**Excerpted text**.
####

Re: No Guts Not Glory, was Re: Open Mind, Brains Fell Out (was Re:
From: art fougner, md (evsono@pipeline.com)
Sat Apr 21 14:39:22 2001
Kathi -
as i opined, we all have to be true to ourselves.
as far as safety of trial of labor after section, some settings just
seem too risky. not fact, just opinion.
funny, when i pointed this out to the then President of ACOG when the
guidelines were looser, she rolled her eyes.
wonder what changed?
art
At Sat, 21 Apr 2001, Kathi Wilson wrote:
>
>"art fougner, md" wrote:
>
>> Ultimately, it's not about language but safety. can one truly justify a
>> trial of scar ( those europeans have a knack for hitting the nail on the
>> head) in a community hospital in wyoming in the middle of a blizzard?
>
>But, Art, how does she get out of the community to have her baby in the middle of the
>blizzard? Are you suggesting that she be evac'd a month prior to her due date to the
>regional centre? Who's going to pay for that -- she and her family?
>
>In Canada, we have had a disastrous experiment w/ flying Innu women out of the far
>north to large centres in the south a month prior to their due dates to deliver.

####

[Saved entries]
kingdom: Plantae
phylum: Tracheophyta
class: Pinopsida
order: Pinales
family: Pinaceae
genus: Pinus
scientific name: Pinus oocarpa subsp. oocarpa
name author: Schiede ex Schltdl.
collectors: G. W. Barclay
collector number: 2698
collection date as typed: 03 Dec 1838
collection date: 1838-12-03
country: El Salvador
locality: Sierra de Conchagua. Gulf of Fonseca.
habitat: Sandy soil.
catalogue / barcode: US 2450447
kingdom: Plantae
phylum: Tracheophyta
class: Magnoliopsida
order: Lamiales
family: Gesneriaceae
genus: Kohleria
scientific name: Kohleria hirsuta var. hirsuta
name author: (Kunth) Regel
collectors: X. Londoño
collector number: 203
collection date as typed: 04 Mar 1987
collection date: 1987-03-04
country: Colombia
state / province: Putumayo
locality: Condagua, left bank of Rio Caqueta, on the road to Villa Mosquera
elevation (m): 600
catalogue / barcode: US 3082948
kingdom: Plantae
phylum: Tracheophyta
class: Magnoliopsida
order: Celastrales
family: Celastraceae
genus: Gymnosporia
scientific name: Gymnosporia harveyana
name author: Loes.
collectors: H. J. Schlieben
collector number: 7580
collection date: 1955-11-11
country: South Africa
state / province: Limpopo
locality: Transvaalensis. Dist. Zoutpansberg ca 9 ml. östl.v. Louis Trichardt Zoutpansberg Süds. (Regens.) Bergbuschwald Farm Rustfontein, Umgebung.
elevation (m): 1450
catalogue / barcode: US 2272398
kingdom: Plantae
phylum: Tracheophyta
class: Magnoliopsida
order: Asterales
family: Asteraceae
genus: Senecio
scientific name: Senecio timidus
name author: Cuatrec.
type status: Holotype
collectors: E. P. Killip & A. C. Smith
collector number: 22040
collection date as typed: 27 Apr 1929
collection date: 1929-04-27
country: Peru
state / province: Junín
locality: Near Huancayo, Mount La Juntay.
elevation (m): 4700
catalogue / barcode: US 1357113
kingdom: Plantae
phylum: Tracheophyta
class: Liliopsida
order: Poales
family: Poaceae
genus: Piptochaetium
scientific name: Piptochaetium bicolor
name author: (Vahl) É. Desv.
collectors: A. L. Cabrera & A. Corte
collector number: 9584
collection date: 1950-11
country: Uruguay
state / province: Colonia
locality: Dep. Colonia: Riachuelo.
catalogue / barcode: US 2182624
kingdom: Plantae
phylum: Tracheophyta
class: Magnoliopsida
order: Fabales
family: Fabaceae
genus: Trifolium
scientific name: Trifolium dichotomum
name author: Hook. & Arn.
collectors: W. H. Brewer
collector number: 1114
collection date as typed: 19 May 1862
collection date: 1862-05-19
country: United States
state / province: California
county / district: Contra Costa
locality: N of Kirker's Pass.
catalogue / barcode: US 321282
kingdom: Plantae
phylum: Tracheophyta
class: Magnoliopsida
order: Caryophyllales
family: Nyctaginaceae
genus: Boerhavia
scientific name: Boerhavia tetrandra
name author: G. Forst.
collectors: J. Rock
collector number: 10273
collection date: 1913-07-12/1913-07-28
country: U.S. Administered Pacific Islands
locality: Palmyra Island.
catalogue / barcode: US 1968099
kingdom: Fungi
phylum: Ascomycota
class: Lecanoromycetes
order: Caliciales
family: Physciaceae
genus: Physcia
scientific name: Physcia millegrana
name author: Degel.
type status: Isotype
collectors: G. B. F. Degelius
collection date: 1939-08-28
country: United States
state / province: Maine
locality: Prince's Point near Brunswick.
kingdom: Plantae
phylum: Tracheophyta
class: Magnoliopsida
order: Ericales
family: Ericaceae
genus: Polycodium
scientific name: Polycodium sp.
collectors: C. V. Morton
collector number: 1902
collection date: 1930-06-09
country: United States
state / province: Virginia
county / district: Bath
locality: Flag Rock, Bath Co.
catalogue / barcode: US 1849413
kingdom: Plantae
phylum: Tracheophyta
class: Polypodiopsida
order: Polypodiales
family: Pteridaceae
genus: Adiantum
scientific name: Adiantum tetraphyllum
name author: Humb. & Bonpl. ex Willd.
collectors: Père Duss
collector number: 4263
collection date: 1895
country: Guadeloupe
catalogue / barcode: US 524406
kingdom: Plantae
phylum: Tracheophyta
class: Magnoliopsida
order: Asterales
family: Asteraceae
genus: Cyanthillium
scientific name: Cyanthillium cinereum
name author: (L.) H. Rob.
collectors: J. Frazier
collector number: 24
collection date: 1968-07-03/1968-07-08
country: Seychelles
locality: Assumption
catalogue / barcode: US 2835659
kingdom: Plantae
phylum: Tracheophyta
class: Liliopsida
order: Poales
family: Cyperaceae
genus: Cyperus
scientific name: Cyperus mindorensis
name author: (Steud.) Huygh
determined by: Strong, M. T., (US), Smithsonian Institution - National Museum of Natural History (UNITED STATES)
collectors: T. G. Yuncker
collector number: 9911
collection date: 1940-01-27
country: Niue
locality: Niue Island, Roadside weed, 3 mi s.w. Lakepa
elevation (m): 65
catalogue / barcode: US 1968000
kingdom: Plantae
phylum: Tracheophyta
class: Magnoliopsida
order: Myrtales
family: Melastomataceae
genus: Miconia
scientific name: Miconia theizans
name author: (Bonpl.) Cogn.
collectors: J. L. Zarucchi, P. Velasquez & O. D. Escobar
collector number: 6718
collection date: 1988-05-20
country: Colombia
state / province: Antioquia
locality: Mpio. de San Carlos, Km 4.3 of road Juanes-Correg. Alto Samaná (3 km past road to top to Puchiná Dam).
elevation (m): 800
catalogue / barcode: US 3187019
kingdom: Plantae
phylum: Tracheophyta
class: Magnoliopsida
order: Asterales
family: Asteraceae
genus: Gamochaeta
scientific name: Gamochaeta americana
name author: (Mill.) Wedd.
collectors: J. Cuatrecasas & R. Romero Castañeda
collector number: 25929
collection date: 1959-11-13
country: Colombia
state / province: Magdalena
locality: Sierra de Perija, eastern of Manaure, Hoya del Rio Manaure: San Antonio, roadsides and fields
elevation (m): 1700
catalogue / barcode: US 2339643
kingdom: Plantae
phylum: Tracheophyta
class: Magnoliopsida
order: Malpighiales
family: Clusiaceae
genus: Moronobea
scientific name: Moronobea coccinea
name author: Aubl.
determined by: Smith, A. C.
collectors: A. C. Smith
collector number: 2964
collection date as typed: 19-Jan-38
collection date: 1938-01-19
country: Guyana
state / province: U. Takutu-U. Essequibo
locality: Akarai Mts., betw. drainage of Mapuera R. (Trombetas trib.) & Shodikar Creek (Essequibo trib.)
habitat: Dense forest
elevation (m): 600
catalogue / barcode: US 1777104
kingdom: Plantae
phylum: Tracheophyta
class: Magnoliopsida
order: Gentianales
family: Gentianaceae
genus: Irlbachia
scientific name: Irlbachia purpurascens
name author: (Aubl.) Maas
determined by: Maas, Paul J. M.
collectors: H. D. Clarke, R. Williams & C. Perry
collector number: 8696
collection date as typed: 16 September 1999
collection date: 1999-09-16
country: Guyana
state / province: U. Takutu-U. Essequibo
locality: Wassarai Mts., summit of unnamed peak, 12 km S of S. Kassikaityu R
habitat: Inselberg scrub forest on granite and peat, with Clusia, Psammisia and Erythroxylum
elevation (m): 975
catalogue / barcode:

####

**Study questions**.
(1) In the email exchange about trial of labor after cesarean section, what reasons does Kathi Wilson give for questioning Art's doubts about a trial of scar in a Wyoming community hospital during a blizzard? Answer in one to three sentences.
(2) Continue the email exchange about trial of labor after cesarean section from the point where it ends.

**Numbered responses**.
(1) She points out that a woman cannot leave the community to deliver in the middle of a blizzard, and that the alternative, evacuating her to a regional centre a month before her due date, raises the question of who would pay for it. She adds that Canada's experiment with flying Innu women from the far north to large southern centres a month before their due dates has been disastrous.

(2)
>Nobody considered the financial and social impact of separating women from their
>families and children for that extended period of time. The results included
>increases in family breakdown and abuse. Women took to concealing their pregnancies
>and lying about their LMP's in order to avoid being evacuated out to the little
>preggo concentration camps they got sent to, and then walking into the nursing
>stations in active labour to give birth.
>
>There consequences to geography which have to be considered. Last year, apparently,
>the only maternal childbearing related death in Manitoba was in a woman who died in a
>car accident in a snow-storm trying to get to the nearest hospital (over an hour
>away) in labour.
>
>I'm not arguing that you shouldn't plan carefully ahead because, of course, you
>should. But if you're going to have a high primary section rate (which many on this
>list seem to argue for) and then say that they have to VBAC in a tertiary care
>centre, there are going to be enormous social and financial costs involved -- and you
>could very possibly lose people en route.
>
>--
>Kathi Wilson, RM
>Ilderton, Ontario, Canada
>mailto:wilsonk@gtn.on.ca
>**********************
>Thames Valley Midwives
>**********************
>346 Platts Lane,
>London, Ontario, Canada
>
>http://tvm.on.ca
>mailto:info@tvm.on.ca
>
--
art fougner, md
A series of 1000 cases begins with but a single anecdote.